-- Exercise data follows --

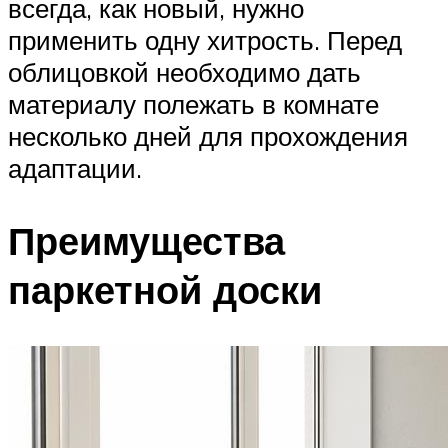
всегда, как новый, нужно
применить одну хитрость. Перед
облицовкой необходимо дать
материалу полежать в комнате
несколько дней для прохождения
адаптации.
Преимущества
паркетной доски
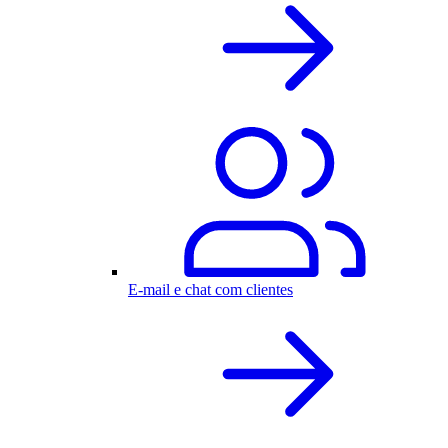
E-mail e chat com clientes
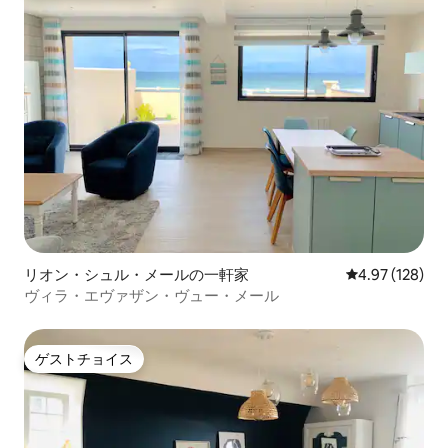
リオン・シュル・メールの一軒家
レビュー128件
4.97 (128)
ヴィラ・エヴァザン・ヴュー・メール
ゲストチョイス
ゲストチョイス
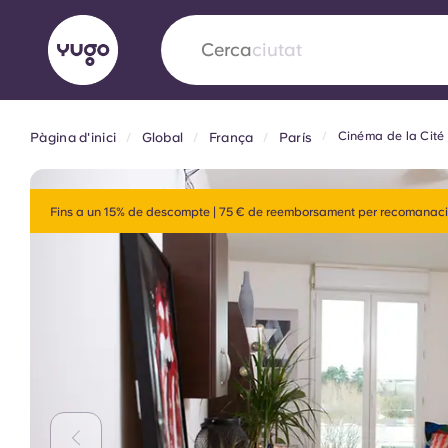
Cerca
camp
Cinéma de la Cité
Pàgina d'inici
Global
França
París
English (GB)
English (US)
Sobre
Ubicacions
Més
Portuguese
Fins a un 15% de descompte | 75 € de reemborsament per recomanaci
Yugo x VCARB: Impulsant un
en l'habitatge per a estudian
Yugo La col·laboració pionera de amb VCARB
innovació, l'ambició i els moments inoblidable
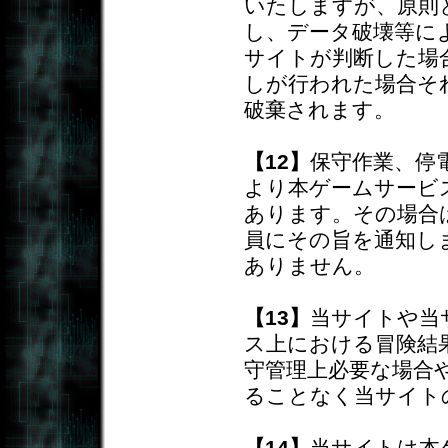
いたしますが、原則
し、データ破壊等に
サイトが判断した場
しが行われた場合そ
破棄されます。
【12】
保守作業、停
より本ゲームサービ
あります。その場合
員にその旨を通知し
ありません。
【13】
当サイトや当
ス上における冒険結
守管理上必要な場合
ることなく当サイト
【14】
当サイトは本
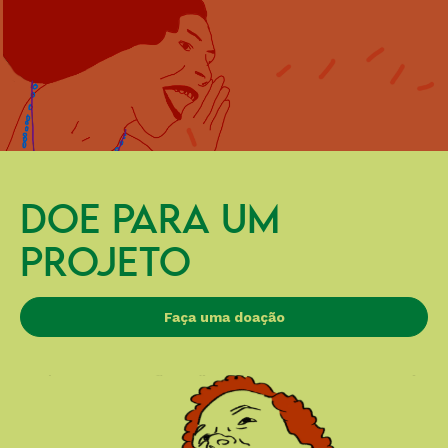
DOE PARA UM
PROJETO
Faça uma doação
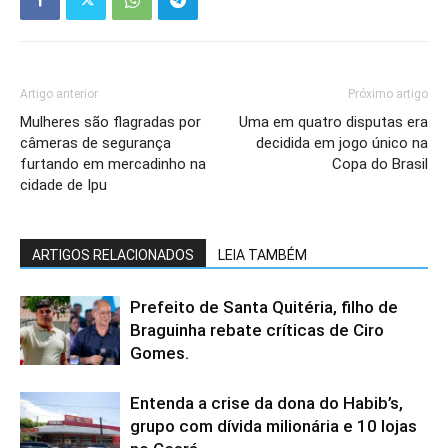
Artigo anterior
Próximo artigo
Mulheres são flagradas por
Uma em quatro disputas era
câmeras de segurança
decidida em jogo único na
furtando em mercadinho na
Copa do Brasil
cidade de Ipu
ARTIGOS RELACIONADOS
LEIA TAMBÉM
Prefeito de Santa Quitéria, filho de
Braguinha rebate críticas de Ciro
Gomes.
Entenda a crise da dona do Habib’s,
grupo com dívida milionária e 10 lojas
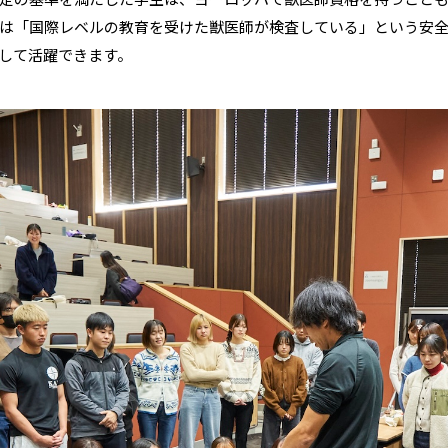
は「国際レベルの教育を受けた獣医師が検査している」という安
して活躍できます。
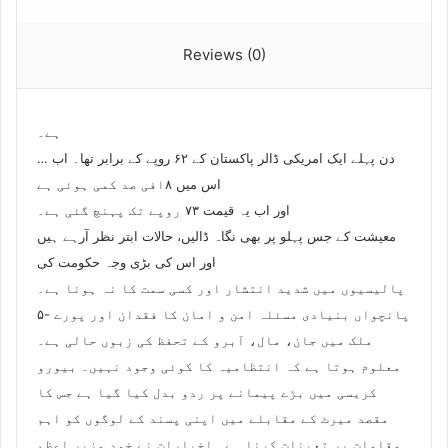
Reviews (0)
ہے۔
… دن پہلے ایک امریکی ڈالر پاکستان کے ۶۲ روپے کے برابر تھا۔ اب
اس میں ۸افی صد کمی ہوئی ہے
اور اب یہ قیمت ۷۳ روپے تک پہنچ گئی ہے۔
معیشت کے جس پہلو پر بھی نگاہ ڈالیں، حالات ابتر نظر آرہے ہیں
اور اس کی بڑی وجہ حکومت کی
پالیسیوں میں شدید انتشار اور کسی سمت کا نہ ہونا ہے۔
۵- پانچواں بنیادی مسئلہ امن و امان کا فقدان اور پورے
ملک میں جان، مال، آبرو کے تحفظ کی زبوں حالی ہے۔
معلوم ہوتا ہے کہ انتظامیہ کا کوئی وجود نہیں۔ بیورو
کریسی میں بڑے پیمانے پر ردو بدل کیا گیا ہے جس کا
مقصد میرٹ کے مقابلے میں اپنی پسند کے لوگوں کو اہم
مقامات پر تعینات کرنا ہے۔ اخبارات نے خود وزیر اعظم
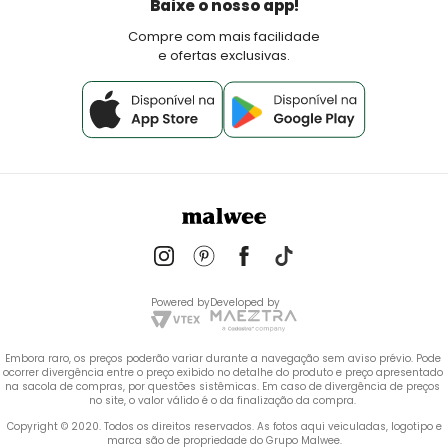
Baixe o nosso app!
Fale Conosco
Compre com mais facilidade
e ofertas exclusivas.
Powered by
Developed by
Embora raro, os preços poderão variar durante a navegação sem aviso prévio. Pode 
ocorrer divergência entre o preço exibido no detalhe do produto e preço apresentado 
na sacola de compras, por questões sistêmicas. Em caso de divergência de preços 
no site, o valor válido é o da finalização da compra. 
 Copyright © 2020. Todos os direitos reservados. As fotos aqui veiculadas, logotipo e 
marca são de propriedade do Grupo Malwee.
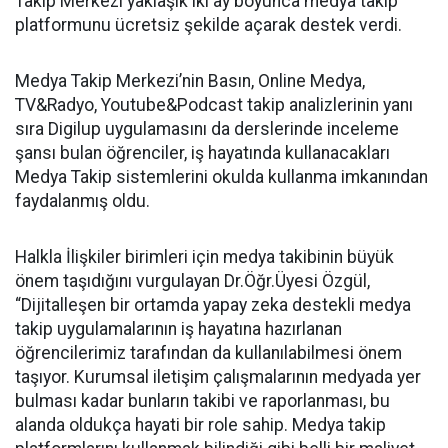
Takip Merkezi yaklaşık iki ay boyunca medya takip
platformunu ücretsiz şekilde açarak destek verdi.
Medya Takip Merkezi’nin Basın, Online Medya,
TV&Radyo, Youtube&Podcast takip analizlerinin yanı
sıra Digilup uygulamasını da derslerinde inceleme
şansı bulan öğrenciler, iş hayatında kullanacakları
Medya Takip sistemlerini okulda kullanma imkanından
faydalanmış oldu.
Halkla İlişkiler birimleri için medya takibinin büyük
önem taşıdığını vurgulayan Dr.Öğr.Üyesi Özgül,
“Dijitalleşen bir ortamda yapay zeka destekli medya
takip uygulamalarının iş hayatına hazırlanan
öğrencilerimiz tarafından da kullanılabilmesi önem
taşıyor. Kurumsal iletişim çalışmalarının medyada yer
bulması kadar bunların takibi ve raporlanması, bu
alanda oldukça hayati bir role sahip. Medya takip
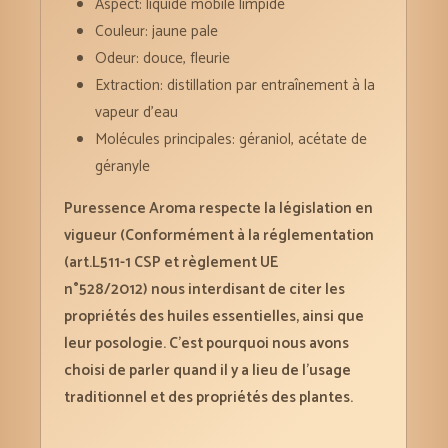
Aspect: liquide mobile limpide
Couleur: jaune pale
Odeur: douce, fleurie
Extraction: distillation par entraînement à la
vapeur d’eau
Molécules principales: géraniol, acétate de
géranyle
Puressence Aroma respecte la législation en
vigueur (Conformément à la réglementation
(art.L511-1 CSP et règlement UE
n°528/2012) nous interdisant de citer les
propriétés des huiles essentielles, ainsi que
leur posologie. C’est pourquoi nous avons
choisi de parler quand il y a lieu de l’usage
traditionnel et des propriétés des plantes.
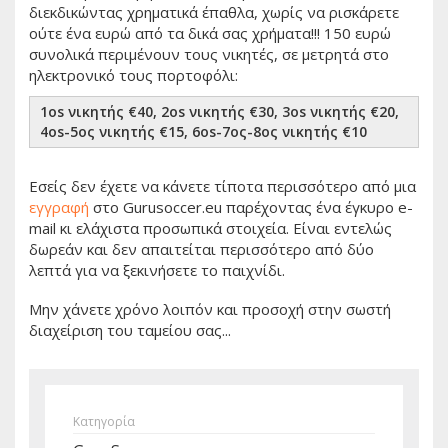
διεκδικώντας χρηματικά έπαθλα, χωρίς να ρισκάρετε
ούτε ένα ευρώ από τα δικά σας χρήματα!!! 150 ευρώ
συνολικά περιμένουν τους νικητές, σε μετρητά στο
ηλεκτρονικό τους πορτοφόλι:
1os νικητής €40, 2os νικητής €30, 3os νικητής €20,
4os-5ος νικητής €15, 6os-7ος-8ος νικητής €10
Εσείς δεν έχετε να κάνετε τίποτα περισσότερο από μια
εγγραφή
στο Gurusoccer.eu παρέχοντας ένα έγκυρο e-
mail κι ελάχιστα προσωπικά στοιχεία. Eίναι εντελώς
δωρεάν και δεν απαιτείται περισσότερο από δύο
λεπτά για να ξεκινήσετε το παιχνίδι.
Mην χάνετε χρόνο λοιπόν και προσοχή στην σωστή
διαχείριση του ταμείου σας...
Κατηγορία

-- Exercise data concluded --

#### Description of the task:
Exact copy, no images: rewrite the entire listing above.

#### Problem solution:
всегда, как новый, нужно
применить одну хитрость. Перед
облицовкой необходимо дать
материалу полежать в комнате
несколько дней для прохождения
адаптации.
Преимущества
паркетной доски
E-mail e chat com clientes
リオン・シュル・メールの一軒家
レビュー128件
4.97 (128)
ヴィラ・エヴァザン・ヴュー・メール
ゲストチョイス
ゲストチョイス
Cerca
camp
Cinéma de la Cité
Pàgina d'inici
Global
França
París
English (GB)
English (US)
Sobre
Ubicacions
Més
Portuguese
Fins a un 15% de descompte | 75 € de reemborsament per recomanaci
Yugo x VCARB: Impulsant un
en l'habitatge per a estudian
Yugo La col·laboració pionera de amb VCARB
innovació, l'ambició i els moments inoblidable
いたしますが、原則
し、データ破壊等に
サイトが判断した場
しが行われた場合そ
破棄されます。
【12】
保守作業、停
より本ゲームサービ
あります。その場合
員にその旨を通知し
ありません。
【13】
当サイトや当
ス上における冒険結
守管理上必要な場合
ることなく当サイト
【14】
当サイトは本
DOE PARA UM
PROJETO
Faça uma doação
Artigo anterior
Próximo artigo
Mulheres são flagradas por
Uma em quatro disputas era
câmeras de segurança
decidida em jogo único na
furtando em mercadinho na
Copa do Brasil
cidade de Ipu
ARTIGOS RELACIONADOS
LEIA TAMBÉM
Prefeito de Santa Quitéria, filho de
Braguinha rebate críticas de Ciro
Gomes.
Entenda a crise da dona do Habib’s,
grupo com dívida milionária e 10 lojas
は「国際レベルの教育を受けた獣医師が検査している」という安
して活躍できます。
Reviews (0)
ہے۔
… دن پہلے ایک امریکی ڈالر پاکستان کے ۶۲ روپے کے برابر تھا۔ اب
اس میں ۸افی صد کمی ہوئی ہے
اور اب یہ قیمت ۷۳ روپے تک پہنچ گئی ہے۔
معیشت کے جس پہلو پر بھی نگاہ ڈالیں، حالات ابتر نظر آرہے ہیں
اور اس کی بڑی وجہ حکومت کی
پالیسیوں میں شدید انتشار اور کسی سمت کا نہ ہونا ہے۔
۵- پانچواں بنیادی مسئلہ امن و امان کا فقدان اور پورے
ملک میں جان، مال، آبرو کے تحفظ کی زبوں حالی ہے۔
معلوم ہوتا ہے کہ انتظامیہ کا کوئی وجود نہیں۔ بیورو
کریسی میں بڑے پیمانے پر ردو بدل کیا گیا ہے جس کا
مقصد میرٹ کے مقابلے میں اپنی پسند کے لوگوں کو اہم
مقامات پر تعینات کرنا ہے۔ اخبارات نے خود وزیر اعظم
Baixe o nosso app!
Fale Conosco
Compre com mais facilidade
e ofertas exclusivas.
Powered by
Developed by
Embora raro, os preços poderão variar durante a navegação sem aviso prévio. Pode 
ocorrer divergência entre o preço exibido no detalhe do produto e preço apresentado 
na sacola de compras, por questões sistêmicas. Em caso de divergência de preços 
no site, o valor válido é o da finalização da compra. 
 Copyright © 2020. Todos os direitos reservados. As fotos aqui veiculadas, logotipo e 
marca são de propriedade do Grupo Malwee.
Takip Merkezi yaklaşık iki ay boyunca medya takip
platformunu ücretsiz şekilde açarak destek verdi.
Medya Takip Merkezi’nin Basın, Online Medya,
TV&Radyo, Youtube&Podcast takip analizlerinin yanı
sıra Digilup uygulamasını da derslerinde inceleme
şansı bulan öğrenciler, iş hayatında kullanacakları
Medya Takip sistemlerini okulda kullanma imkanından
faydalanmış oldu.
Halkla İlişkiler birimleri için medya takibinin büyük
önem taşıdığını vurgulayan Dr.Öğr.Üyesi Özgül,
“Dijitalleşen bir ortamda yapay zeka destekli medya
takip uygulamalarının iş hayatına hazırlanan
öğrencilerimiz tarafından da kullanılabilmesi önem
taşıyor. Kurumsal iletişim çalışmalarının medyada yer
bulması kadar bunların takibi ve raporlanması, bu
alanda oldukça hayati bir role sahip. Medya takip
Aspect: liquide mobile limpide
Couleur: jaune pale
Odeur: douce, fleurie
Extraction: distillation par entraînement à la
vapeur d’eau
Molécules principales: géraniol, acétate de
géranyle
Puressence Aroma respecte la législation en
vigueur (Conformément à la réglementation
(art.L511-1 CSP et règlement UE
n°528/2012) nous interdisant de citer les
propriétés des huiles essentielles, ainsi que
leur posologie. C’est pourquoi nous avons
choisi de parler quand il y a lieu de l’usage
traditionnel et des propriétés des plantes.
διεκδικώντας χρηματικά έπαθλα, χωρίς να ρισκάρετε
ούτε ένα ευρώ από τα δικά σας χρήματα!!! 150 ευρώ
συνολικά περιμένουν τους νικητές, σε μετρητά στο
ηλεκτρονικό τους πορτοφόλι:
1os νικητής €40, 2os νικητής €30, 3os νικητής €20,
4os-5ος νικητής €15, 6os-7ος-8ος νικητής €10
Εσείς δεν έχετε να κάνετε τίποτα περισσότερο από μια
εγγραφή
στο Gurusoccer.eu παρέχοντας ένα έγκυρο e-
mail κι ελάχιστα προσωπικά στοιχεία. Eίναι εντελώς
δωρεάν και δεν απαιτείται περισσότερο από δύο
λεπτά για να ξεκινήσετε το παιχνίδι.
Mην χάνετε χρόνο λοιπόν και προσοχή στην σωστή
διαχείριση του ταμείου σας...
Κατηγορία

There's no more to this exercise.